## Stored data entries
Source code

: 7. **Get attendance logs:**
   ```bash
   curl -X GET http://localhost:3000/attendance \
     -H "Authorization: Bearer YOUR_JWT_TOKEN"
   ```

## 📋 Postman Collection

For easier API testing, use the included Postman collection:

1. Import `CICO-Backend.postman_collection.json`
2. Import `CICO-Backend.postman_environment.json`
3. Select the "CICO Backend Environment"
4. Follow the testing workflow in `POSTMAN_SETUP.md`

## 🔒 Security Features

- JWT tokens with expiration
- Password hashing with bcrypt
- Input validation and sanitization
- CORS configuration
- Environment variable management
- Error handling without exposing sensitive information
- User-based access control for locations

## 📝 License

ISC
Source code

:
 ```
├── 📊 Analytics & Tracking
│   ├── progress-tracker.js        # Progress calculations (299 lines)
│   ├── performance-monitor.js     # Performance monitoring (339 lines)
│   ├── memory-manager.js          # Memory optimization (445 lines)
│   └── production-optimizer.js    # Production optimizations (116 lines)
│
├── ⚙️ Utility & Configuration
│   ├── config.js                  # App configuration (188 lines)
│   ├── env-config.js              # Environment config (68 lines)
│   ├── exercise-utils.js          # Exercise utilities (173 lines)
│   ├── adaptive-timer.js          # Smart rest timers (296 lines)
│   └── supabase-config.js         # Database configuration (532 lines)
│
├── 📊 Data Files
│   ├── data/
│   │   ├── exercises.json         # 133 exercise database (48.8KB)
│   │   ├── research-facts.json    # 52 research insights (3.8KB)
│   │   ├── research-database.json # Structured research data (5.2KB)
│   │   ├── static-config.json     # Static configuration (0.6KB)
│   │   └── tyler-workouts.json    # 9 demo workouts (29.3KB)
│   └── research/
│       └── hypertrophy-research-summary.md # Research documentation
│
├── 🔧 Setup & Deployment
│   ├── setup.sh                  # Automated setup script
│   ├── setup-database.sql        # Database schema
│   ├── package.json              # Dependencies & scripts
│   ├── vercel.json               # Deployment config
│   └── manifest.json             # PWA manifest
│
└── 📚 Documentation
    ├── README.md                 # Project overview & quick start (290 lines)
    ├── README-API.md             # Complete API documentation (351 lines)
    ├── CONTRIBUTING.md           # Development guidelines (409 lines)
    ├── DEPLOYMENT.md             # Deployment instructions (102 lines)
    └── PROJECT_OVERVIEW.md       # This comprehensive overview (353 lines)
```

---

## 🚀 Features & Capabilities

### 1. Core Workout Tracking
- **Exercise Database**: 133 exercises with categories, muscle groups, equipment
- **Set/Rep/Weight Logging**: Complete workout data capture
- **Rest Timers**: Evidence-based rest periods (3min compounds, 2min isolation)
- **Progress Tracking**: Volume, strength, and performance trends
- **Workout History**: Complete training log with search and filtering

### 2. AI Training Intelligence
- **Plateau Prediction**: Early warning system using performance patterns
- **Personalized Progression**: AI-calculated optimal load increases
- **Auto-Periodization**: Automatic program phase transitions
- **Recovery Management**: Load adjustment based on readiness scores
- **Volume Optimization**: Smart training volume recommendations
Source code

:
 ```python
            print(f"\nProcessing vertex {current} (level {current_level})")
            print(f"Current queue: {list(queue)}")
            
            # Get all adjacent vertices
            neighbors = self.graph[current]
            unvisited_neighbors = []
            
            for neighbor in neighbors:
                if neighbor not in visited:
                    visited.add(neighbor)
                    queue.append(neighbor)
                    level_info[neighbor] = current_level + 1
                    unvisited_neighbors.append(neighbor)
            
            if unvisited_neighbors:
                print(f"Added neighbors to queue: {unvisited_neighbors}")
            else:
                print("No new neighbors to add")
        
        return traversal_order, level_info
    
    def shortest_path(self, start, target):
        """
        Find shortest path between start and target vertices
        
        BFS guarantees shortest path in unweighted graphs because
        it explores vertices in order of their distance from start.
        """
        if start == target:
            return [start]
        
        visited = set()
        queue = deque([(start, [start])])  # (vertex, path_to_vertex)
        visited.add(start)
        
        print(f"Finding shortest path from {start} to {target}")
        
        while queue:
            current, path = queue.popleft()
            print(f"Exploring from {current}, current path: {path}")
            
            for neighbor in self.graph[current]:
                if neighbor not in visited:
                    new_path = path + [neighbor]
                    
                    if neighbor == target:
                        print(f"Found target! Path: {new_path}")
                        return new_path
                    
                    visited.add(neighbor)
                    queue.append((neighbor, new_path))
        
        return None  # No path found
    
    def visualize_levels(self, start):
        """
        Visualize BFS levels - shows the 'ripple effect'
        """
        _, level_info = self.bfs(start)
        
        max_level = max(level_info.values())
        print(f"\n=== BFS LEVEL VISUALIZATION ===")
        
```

## The problem
Pick out the lines above that hold the string "Features" and show them.

## Response for this exercise
## 🔒 Security Features
## 🚀 Features & Capabilities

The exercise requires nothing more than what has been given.